Page images and their extracted text:
_____

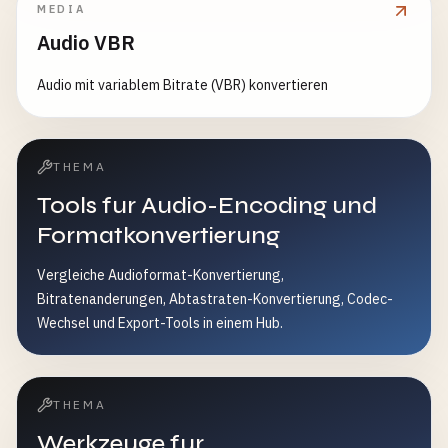
MEDIA
Audio VBR
Audio mit variablem Bitrate (VBR) konvertieren
THEMA
Tools fur Audio-Encoding und
Formatkonvertierung
Vergleiche Audioformat-Konvertierung,
Bitratenanderungen, Abtastraten-Konvertierung, Codec-
Wechsel und Export-Tools in einem Hub.
THEMA
Werkzeuge fur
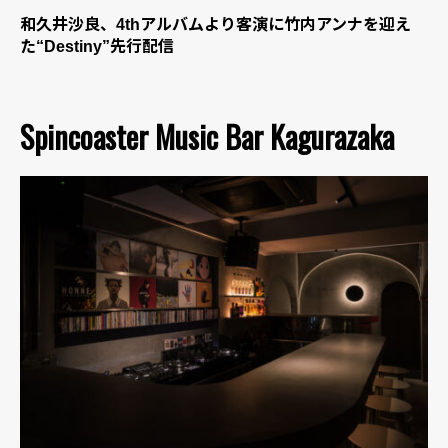
和久井沙良、4thアルバムより客演に竹内アンナを迎え
た“Destiny”先行配信
Spincoaster Music Bar Kagurazaka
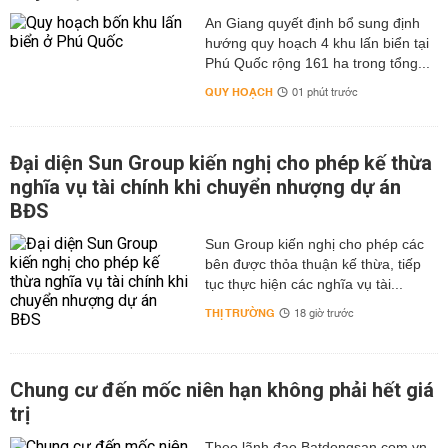
An Giang quyết định bổ sung định
hướng quy hoạch 4 khu lấn biển tại
Phú Quốc rộng 161 ha trong tổng...
QUY HOẠCH
01 phút trước
Đại diện Sun Group kiến nghị cho phép kế thừa
nghĩa vụ tài chính khi chuyển nhượng dự án
BĐS
Sun Group kiến nghị cho phép các
bên được thỏa thuận kế thừa, tiếp
tục thực hiện các nghĩa vụ tài...
THỊ TRƯỜNG
18 giờ trước
Chung cư đến mốc niên hạn không phải hết giá
trị
Theo lãnh đạo Batdongsan.com.vn,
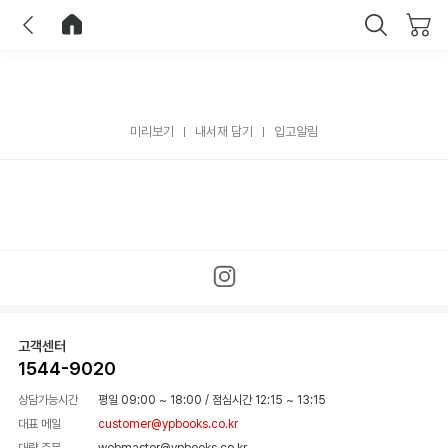
이전
홈으로 이동
닫기
미리보기
내서재 담기
입고알림
고객센터
1544-9020
상담가능시간
평일 09:00 ~ 18:00
/
점심시간 12:15 ~ 13:15
대표 메일
customer@ypbooks.co.kr
대량 주문
webmaster@ypbooks.co.kr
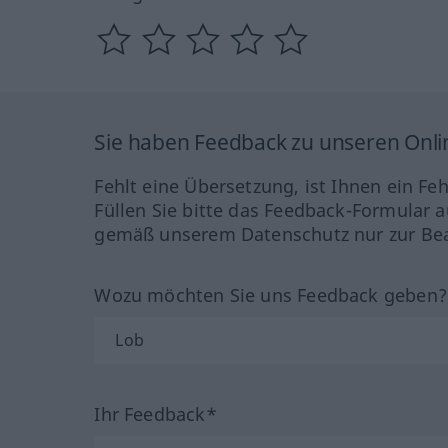
Sie haben Feedback zu unseren Onl
Fehlt eine Übersetzung, ist Ihnen ein Fe
Füllen Sie bitte das Feedback-Formular a
gemäß unserem Datenschutz nur zur Bea
Wozu möchten Sie uns Feedback geben
Ihr Feedback*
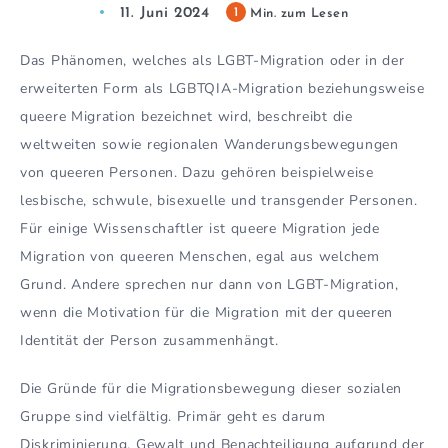
11. Juni 2024
1
Min. zum Lesen
Das Phänomen, welches als LGBT-Migration oder in der
erweiterten Form als LGBTQIA-Migration beziehungsweise
queere Migration bezeichnet wird, beschreibt die
weltweiten sowie regionalen Wanderungsbewegungen
von queeren Personen. Dazu gehören beispielweise
lesbische, schwule, bisexuelle und transgender Personen.
Für einige Wissenschaftler ist queere Migration jede
Migration von queeren Menschen, egal aus welchem
Grund. Andere sprechen nur dann von LGBT-Migration,
wenn die Motivation für die Migration mit der queeren
Identität der Person zusammenhängt.
Die Gründe für die Migrationsbewegung dieser sozialen
Gruppe sind vielfältig. Primär geht es darum
Diskriminierung, Gewalt und Benachteiligung aufgrund der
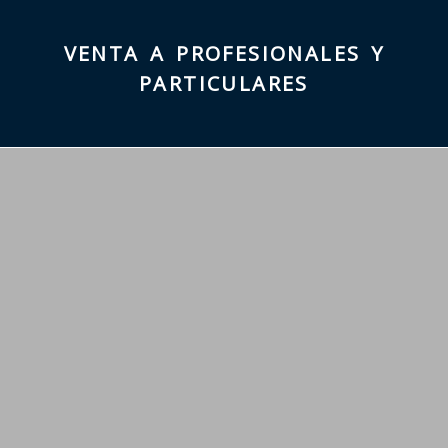
VENTA A PROFESIONALES Y
PARTICULARES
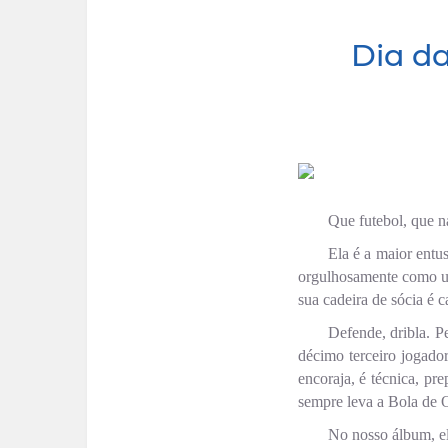
Dia d
Que futebol, que n
Ela é a maior entus
orgulhosamente como um
sua cadeira de sócia é c
Defende, dribla. P
décimo terceiro jogado
encoraja, é técnica, pr
sempre leva a Bola de 
No nosso álbum, el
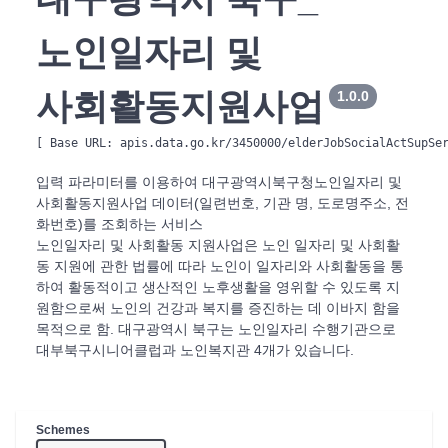
노인일자리 및
사회활동지원사업
1.0.0
[ Base URL: 
apis.data.go.kr/3450000/elderJobSocialActSupSe
입력 파라미터를 이용하여 대구광역시
북구청
노인일자리 및
사회활동지원사업 데이터(일련번호, 기관 명, 도로명주소, 전
화번호)를 조회하는 서비스
노인일자리 및 사회활동 지원사업은 노인 일자리 및 사회활
동 지원에 관한 법률에 따라 노인이 일자리와 사회활동을 통
하여 활동적이고 생산적인 노후생활을 영위할 수 있도록 지
원함으로써 노인의 건강과 복지를 증진하는 데 이바지 함을
목적으로 함. 대구광역시 북구는 노인일자리 수행기관으로
대부북구시니어클럽과 노인복지관 4개가 있습니다.
Schemes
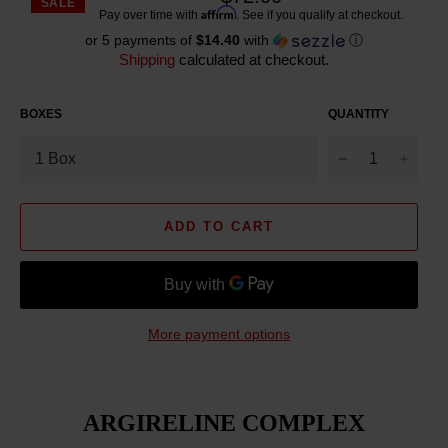
SALE
Reg
Affirm
Pay over time with
. See if you qualify at checkout.
pric
or 5 payments of
$14.40
with
ⓘ
Shipping
calculated at checkout.
BOXES
QUANTITY
−
+
ADD TO CART
More payment options
ARGIRELINE COMPLEX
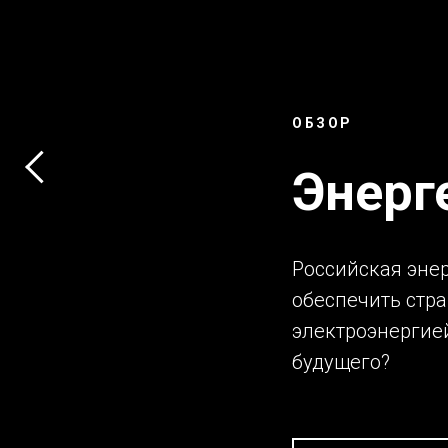
ОБЗОР
Энерг
Российская энер
обеспечить стра
электроэнергией
будущего?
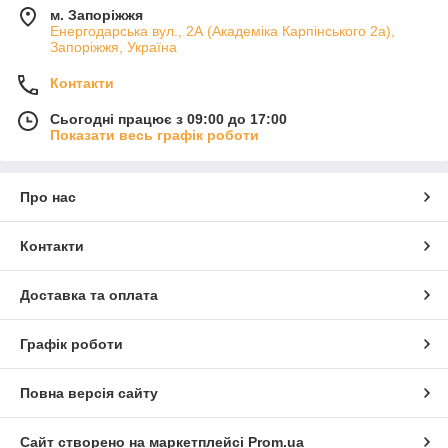
м. Запоріжжя
Енергодарська вул., 2А (Академіка Карпінського 2а),
Запоріжжя, Україна
Контакти
Сьогодні працює з 09:00 до 17:00
Показати весь графік роботи
Про нас
Контакти
Доставка та оплата
Графік роботи
Повна версія сайту
Сайт створено на маркетплейсі
Prom.ua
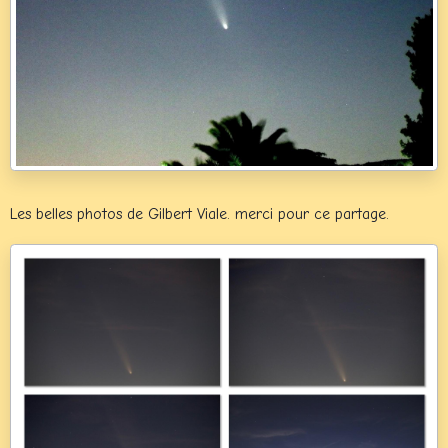
Les belles photos de Gilbert Viale. merci pour ce partage.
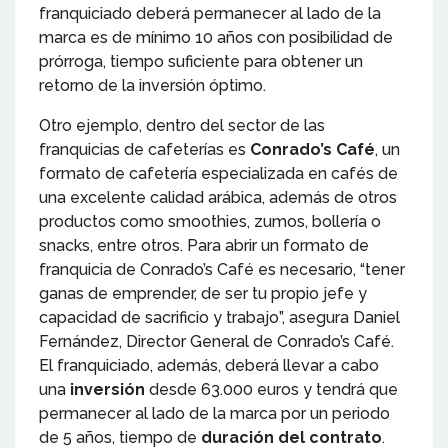
franquiciado deberá permanecer al lado de la
marca es de mínimo 10 años con posibilidad de
prórroga, tiempo suficiente para obtener un
retorno de la inversión óptimo.
Otro ejemplo, dentro del sector de las
franquicias de cafeterías es
Conrado’s Café
, un
formato de cafetería especializada en cafés de
una excelente calidad arábica, además de otros
productos como smoothies, zumos, bollería o
snacks, entre otros. Para abrir un formato de
franquicia de Conrado’s Café es necesario, “tener
ganas de emprender, de ser tu propio jefe y
capacidad de sacrificio y trabajo”, asegura Daniel
Fernández, Director General de Conrado’s Café.
El franquiciado, además, deberá llevar a cabo
una
inversión
desde 63.000 euros y tendrá que
permanecer al lado de la marca por un periodo
de 5 años, tiempo de
duración del contrato
.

_____

**Activity:** Copy word for word the text of the material above, starting at its beginning and ending with the line that contains "Spincoaster Music Bar Kagurazaka", including that line. Leave the pictures out.

**Answer to this exercise:**
MEDIA
Audio VBR
Audio mit variablem Bitrate (VBR) konvertieren
THEMA
Tools fur Audio-Encoding und
Formatkonvertierung
Vergleiche Audioformat-Konvertierung,
Bitratenanderungen, Abtastraten-Konvertierung, Codec-
Wechsel und Export-Tools in einem Hub.
THEMA
Werkzeuge fur
和久井沙良、4thアルバムより客演に竹内アンナを迎え
た“Destiny”先行配信
Spincoaster Music Bar Kagurazaka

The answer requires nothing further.